The TecnoDec is the company’s entry-level design and arrives with a low-noise DC motor and the impedance matched platter of the GyroDec, a solid-plinth design with spindly, damped feet. The acrylic/vinyl platter sits on an oil-pumping inverted bearing and arrives with an arm board for Rega-compatible arms.
There’s an optional record clamp, which I employ for the review. I also grab the company’s own TecnoArm (£650) – a Rega RB202 tonearm is a recommended cheaper alternative. Finished in black acrylic with aluminium metal parts, the turntable weighs in at 4.6kg and spans 490x310x85mm.
I begin my sound test by playing a slice of Manchester-based punk via an original pressing of The Fall’s Live At The Witch Trials and the tracks, Frightened. The first impressions I receive from the TecnoDec are two-fold. Firstly, I’m impressed by how clean the overall sound is. There are absolutely no extraneous or loose frequencies populating the music. Because of this, the presentation has a focused air about it. The clean nature of the presentation, apart from the extra elbow room for the performers, gives the music extra air and space to manoeuvre.
The second impression from the TecnoDec comes courtesy of the bass. It’s not big, powerful or massy in nature. The clean aspect of the sound allows the bass to retain a punch but, in this rock track, it doesn’t hit me across the face. Hence, some rockers might think twice about this fundamental sonic aspect and their own requirements.
As for the other end – the upper-mids and the treble – this portion of the sound frequency isn’t exactly warming in that vinyl sense; instead, I’d class it as ‘cooly neutral’. The electric guitar, which was played on the track in an almost psychotic manner, is stretched and widened. The ear is almost able to hear inside each of the frantically played notes and, while the electric piano might not offer a requisite growl as it hits full pelt, it does provide an impressive articulation nonetheless.
I then turn to female vocal jazz and Sandra King, warbling the Henry Mancini ditty, The Art Of Love. King’s lead vocal is clear, while her slightly restrictive, nasal quality during crescendos is successfully tracked by the TecnoDec.
The space around the brass section of the backing orchestra gives the trumpets a particularly brassy and tonally fascinating aspect, because it’s plain the trumpets were not recorded in a large auditorium, but in a more restricted studio space. The TecnoDec successfully conveys this nuance.
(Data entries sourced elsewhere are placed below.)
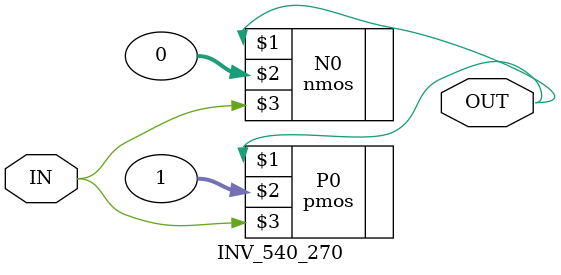
<source format=v>
`timescale 1ns / 1ns 

module INV_540_270 ( OUT, IN );
output  OUT;

input  IN;


specify 
    specparam CDS_LIBNAME  = "ECE555";
    specparam CDS_CELLNAME = "INV_540_270";
    specparam CDS_VIEWNAME = "schematic";
endspecify

pmos P0 ( OUT, 1, IN);
nmos N0 ( OUT, 0, IN);

endmodule

</source>
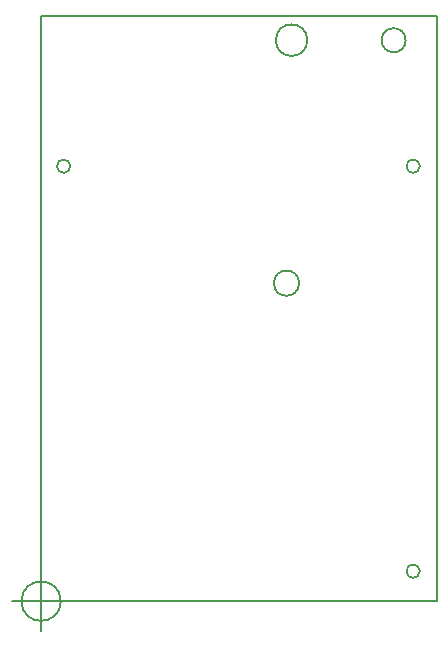
<source format=gm1>
G04 #@! TF.FileFunction,Profile,NP*
%FSLAX46Y46*%
G04 Gerber Fmt 4.6, Leading zero omitted, Abs format (unit mm)*
G04 Created by KiCad (PCBNEW 4.0.6) date Fri May 26 17:46:32 2017*
%MOMM*%
%LPD*%
G01*
G04 APERTURE LIST*
%ADD10C,0.050000*%
%ADD11C,0.150000*%
G04 APERTURE END LIST*
D10*
D11*
X82946666Y-139192000D02*
G75*
G03X82946666Y-139192000I-1666666J0D01*
G01*
X78780000Y-139192000D02*
X83780000Y-139192000D01*
X81280000Y-136692000D02*
X81280000Y-141692000D01*
X83752961Y-102362000D02*
G75*
G03X83752961Y-102362000I-567961J0D01*
G01*
X113343961Y-136652000D02*
G75*
G03X113343961Y-136652000I-567961J0D01*
G01*
X113343961Y-102362000D02*
G75*
G03X113343961Y-102362000I-567961J0D01*
G01*
X103822500Y-91694000D02*
G75*
G03X103822500Y-91694000I-1333500J0D01*
G01*
X112141000Y-91694000D02*
G75*
G03X112141000Y-91694000I-1016000J0D01*
G01*
X103124000Y-112268000D02*
G75*
G03X103124000Y-112268000I-1068883J0D01*
G01*
X81280000Y-89662000D02*
X81280000Y-139192000D01*
X114808000Y-89662000D02*
X81280000Y-89662000D01*
X114808000Y-139192000D02*
X114808000Y-89662000D01*
X81280000Y-139192000D02*
X114808000Y-139192000D01*
M02*

</source>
Drums are covered well, and the instrumental separation reveals an acoustic guitar, which often hides itself with other turntable designs.
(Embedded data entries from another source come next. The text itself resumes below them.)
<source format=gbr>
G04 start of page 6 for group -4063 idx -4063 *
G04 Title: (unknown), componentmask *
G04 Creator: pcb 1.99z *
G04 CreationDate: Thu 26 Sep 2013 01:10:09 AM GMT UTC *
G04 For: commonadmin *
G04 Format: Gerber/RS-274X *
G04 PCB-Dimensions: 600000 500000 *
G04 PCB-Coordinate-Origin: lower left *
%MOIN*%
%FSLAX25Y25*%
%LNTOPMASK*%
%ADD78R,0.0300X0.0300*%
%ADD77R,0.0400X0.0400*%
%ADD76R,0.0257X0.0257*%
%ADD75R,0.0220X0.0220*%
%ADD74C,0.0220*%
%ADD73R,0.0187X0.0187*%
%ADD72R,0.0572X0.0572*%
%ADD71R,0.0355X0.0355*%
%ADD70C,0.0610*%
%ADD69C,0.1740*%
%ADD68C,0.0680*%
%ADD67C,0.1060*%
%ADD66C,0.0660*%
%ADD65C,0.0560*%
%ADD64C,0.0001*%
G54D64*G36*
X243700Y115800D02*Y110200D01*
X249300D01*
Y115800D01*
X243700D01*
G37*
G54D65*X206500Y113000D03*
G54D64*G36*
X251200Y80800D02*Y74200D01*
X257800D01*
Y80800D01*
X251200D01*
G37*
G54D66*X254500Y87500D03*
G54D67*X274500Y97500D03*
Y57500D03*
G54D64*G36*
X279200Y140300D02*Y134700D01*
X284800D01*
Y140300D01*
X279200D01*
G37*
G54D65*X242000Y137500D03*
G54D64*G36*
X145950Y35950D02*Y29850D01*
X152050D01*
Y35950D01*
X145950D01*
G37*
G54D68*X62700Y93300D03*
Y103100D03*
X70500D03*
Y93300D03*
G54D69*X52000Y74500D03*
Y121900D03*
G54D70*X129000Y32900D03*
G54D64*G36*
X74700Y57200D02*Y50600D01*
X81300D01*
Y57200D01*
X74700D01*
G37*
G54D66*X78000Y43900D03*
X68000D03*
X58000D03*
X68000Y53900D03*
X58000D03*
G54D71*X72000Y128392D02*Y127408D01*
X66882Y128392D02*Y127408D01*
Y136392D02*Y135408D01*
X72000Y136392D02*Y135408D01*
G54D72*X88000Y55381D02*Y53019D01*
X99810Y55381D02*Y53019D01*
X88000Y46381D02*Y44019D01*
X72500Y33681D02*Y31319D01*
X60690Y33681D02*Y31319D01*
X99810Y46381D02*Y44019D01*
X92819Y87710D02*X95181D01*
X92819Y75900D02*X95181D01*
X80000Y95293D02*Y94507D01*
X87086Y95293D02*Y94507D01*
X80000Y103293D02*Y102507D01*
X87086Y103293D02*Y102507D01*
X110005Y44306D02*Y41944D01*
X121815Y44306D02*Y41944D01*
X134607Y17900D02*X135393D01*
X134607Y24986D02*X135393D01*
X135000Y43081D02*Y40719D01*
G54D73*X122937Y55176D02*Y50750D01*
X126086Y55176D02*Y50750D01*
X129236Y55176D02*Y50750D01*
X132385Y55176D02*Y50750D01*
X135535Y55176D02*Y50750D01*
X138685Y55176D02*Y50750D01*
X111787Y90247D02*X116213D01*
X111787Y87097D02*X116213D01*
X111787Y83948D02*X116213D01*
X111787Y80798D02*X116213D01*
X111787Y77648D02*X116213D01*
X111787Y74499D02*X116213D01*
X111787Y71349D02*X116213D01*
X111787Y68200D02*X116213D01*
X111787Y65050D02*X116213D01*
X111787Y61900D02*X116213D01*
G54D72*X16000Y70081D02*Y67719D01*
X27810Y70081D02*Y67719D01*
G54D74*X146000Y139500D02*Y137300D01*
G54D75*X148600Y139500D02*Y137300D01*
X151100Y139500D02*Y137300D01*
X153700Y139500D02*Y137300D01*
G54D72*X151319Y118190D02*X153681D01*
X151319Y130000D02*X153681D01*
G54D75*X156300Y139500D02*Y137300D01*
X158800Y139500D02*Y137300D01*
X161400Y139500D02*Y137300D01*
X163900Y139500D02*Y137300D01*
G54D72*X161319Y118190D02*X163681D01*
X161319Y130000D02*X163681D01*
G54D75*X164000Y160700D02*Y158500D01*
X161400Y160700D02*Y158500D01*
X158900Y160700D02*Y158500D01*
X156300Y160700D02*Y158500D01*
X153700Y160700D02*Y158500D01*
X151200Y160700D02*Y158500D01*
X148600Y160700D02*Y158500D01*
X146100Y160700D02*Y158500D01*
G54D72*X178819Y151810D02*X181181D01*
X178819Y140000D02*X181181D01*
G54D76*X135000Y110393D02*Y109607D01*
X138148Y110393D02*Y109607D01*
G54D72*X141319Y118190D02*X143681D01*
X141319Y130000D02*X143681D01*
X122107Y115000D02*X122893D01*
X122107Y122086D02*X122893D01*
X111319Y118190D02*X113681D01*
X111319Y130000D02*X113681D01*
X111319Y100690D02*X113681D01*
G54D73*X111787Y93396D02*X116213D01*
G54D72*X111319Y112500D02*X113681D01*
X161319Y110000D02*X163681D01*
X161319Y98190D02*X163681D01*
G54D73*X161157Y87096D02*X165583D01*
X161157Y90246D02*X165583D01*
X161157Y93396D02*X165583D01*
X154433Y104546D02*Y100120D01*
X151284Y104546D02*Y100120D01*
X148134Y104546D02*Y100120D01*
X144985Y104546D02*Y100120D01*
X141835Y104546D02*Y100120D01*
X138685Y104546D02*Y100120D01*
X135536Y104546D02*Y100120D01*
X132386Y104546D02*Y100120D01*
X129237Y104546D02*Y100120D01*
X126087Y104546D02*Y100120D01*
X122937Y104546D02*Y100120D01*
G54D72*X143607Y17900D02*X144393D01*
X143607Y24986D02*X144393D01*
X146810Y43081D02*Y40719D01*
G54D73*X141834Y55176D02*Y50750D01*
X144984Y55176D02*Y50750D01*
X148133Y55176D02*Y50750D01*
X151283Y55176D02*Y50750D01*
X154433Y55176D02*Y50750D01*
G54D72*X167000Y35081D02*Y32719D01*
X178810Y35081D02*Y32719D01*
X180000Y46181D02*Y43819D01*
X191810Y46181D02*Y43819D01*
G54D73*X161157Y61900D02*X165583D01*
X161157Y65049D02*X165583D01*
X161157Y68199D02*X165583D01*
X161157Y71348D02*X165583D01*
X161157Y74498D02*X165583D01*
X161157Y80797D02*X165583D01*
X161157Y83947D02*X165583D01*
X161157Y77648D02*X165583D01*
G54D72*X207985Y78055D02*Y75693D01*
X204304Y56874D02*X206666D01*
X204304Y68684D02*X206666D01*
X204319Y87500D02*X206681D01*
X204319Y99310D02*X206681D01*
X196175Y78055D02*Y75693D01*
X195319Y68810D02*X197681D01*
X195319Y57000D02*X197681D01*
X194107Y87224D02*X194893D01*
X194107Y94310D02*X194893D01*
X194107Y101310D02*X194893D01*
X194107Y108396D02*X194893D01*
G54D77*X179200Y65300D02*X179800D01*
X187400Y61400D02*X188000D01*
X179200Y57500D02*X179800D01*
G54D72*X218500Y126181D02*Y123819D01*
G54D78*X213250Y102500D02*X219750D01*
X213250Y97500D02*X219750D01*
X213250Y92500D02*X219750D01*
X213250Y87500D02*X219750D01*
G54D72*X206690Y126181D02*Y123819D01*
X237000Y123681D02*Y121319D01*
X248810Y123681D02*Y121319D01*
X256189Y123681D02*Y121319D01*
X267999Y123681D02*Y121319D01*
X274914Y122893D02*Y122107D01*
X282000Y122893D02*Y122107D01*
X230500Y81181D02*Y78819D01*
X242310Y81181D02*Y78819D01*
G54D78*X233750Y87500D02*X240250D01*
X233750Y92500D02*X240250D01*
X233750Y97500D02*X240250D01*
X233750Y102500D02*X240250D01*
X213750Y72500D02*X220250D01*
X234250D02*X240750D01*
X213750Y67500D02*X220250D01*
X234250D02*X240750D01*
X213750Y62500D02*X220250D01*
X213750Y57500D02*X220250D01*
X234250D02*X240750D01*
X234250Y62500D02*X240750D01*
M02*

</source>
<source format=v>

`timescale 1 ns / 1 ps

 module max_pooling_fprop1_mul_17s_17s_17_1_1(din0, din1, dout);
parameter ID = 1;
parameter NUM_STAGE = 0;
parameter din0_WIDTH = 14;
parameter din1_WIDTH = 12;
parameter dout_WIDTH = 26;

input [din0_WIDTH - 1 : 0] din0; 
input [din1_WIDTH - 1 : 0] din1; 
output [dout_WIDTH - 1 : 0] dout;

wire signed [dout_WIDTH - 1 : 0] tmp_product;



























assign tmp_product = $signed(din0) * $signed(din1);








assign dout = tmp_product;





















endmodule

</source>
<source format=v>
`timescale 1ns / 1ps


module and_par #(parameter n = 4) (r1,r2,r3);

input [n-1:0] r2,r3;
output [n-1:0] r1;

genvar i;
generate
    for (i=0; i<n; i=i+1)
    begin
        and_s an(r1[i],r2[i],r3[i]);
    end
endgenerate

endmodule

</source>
So is the TecnoDec still relevant? You bet! You can’t keep superb engineering down, and the Michell TecnoDec is certainly that. It does retain a character of its own, and hard rockers may have second thoughts. But if a clean, open soundstage is a priority and you like your bass punchy but informative, with supremely detailed mids, then the TecnoDec is a definite demo subject. Combine that with Michell’s famed after-sales support, and you’ve got one mighty turntable package.